### Extrait fourni
· · · ·

5 décembre 2010 17h36 · Johanne Morrisseau
J'avoue d'emblée que je le connaissais à peine. Une ou deux chansons
écoutées dans le iPod d'un copain, alors qu'on se la coulait douce
étendu sur l'herbe verte du cimetière du mont-royal, n'avaient pas fait
de moi une fan.
La vraie rencontre s'est tenue chez moi en
soirée, cette semaine, alors que je venais de télécharger Les atomes
via iTunes. Ça faisait longtemps que je n'avais pas écouté, sans me
lasser, et en boucle, un même cd. C'était bon signe. Les atomes se sont
faufilés en moi en de chaudes mélodies douces, groovantes, toujours
sensuelles de Monsieur Léon, illuminant ainsi sa poésie qui se décline
en désir (Va savoir pourquoi), avec fougue (Je te prends par les
cheveux), sans parole (Les atomes), avec grâce (Un lac). Le déclic a eu
lieu.

· · · ·

### Données enregistrées
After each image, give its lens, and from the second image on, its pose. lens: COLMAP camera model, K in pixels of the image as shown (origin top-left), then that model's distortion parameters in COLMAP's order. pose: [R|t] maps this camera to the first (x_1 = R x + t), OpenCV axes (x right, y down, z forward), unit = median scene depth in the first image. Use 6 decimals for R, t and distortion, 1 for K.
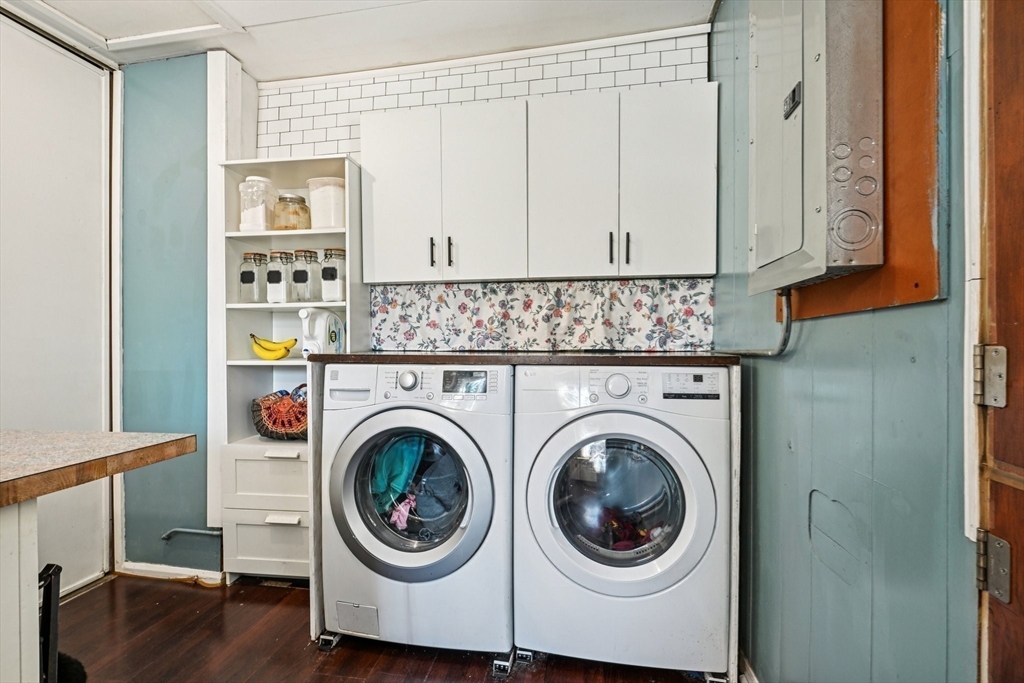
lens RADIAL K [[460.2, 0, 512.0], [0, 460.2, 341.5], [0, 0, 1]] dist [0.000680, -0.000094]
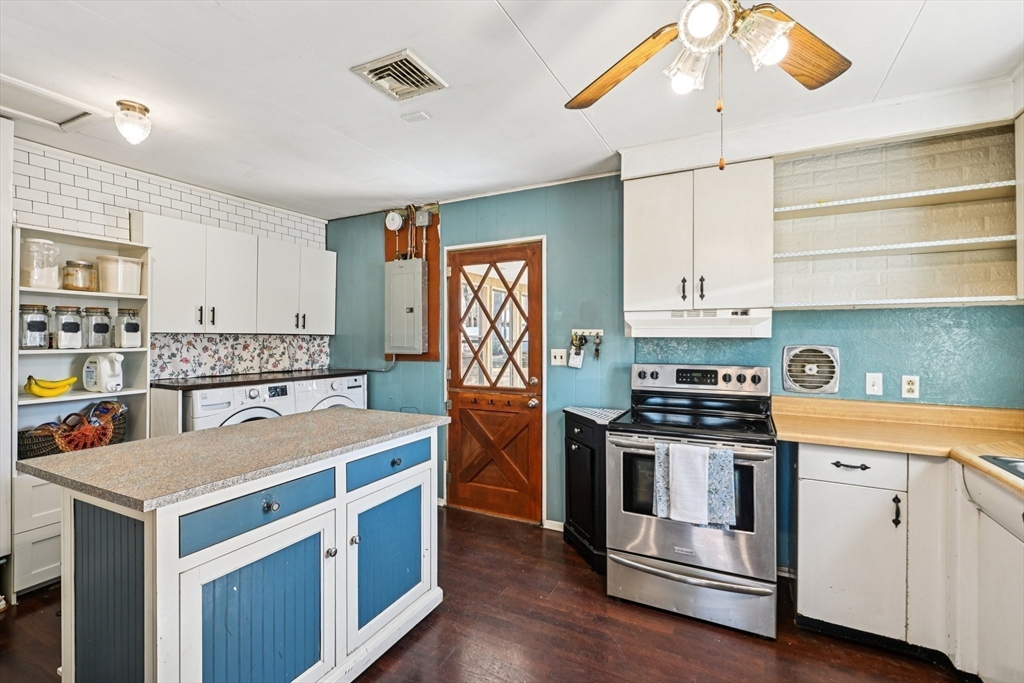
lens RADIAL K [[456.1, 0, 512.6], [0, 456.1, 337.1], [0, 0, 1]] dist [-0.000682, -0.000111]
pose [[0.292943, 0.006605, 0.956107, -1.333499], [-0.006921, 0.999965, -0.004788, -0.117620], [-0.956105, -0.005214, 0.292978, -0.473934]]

· · · ·

### Série de tâches
1) D'après l'extrait, par quel moyen l'album Les atomes a-t-il été téléchargé ?
2) Transcrivez l'extrait à partir de « 5 décembre 2010 » jusqu'à « moi une fan. » inclus.

### Corrigé
1) Via iTunes.

2)
5 décembre 2010 17h36 · Johanne Morrisseau
J'avoue d'emblée que je le connaissais à peine. Une ou deux chansons
écoutées dans le iPod d'un copain, alors qu'on se la coulait douce
étendu sur l'herbe verte du cimetière du mont-royal, n'avaient pas fait
de moi une fan.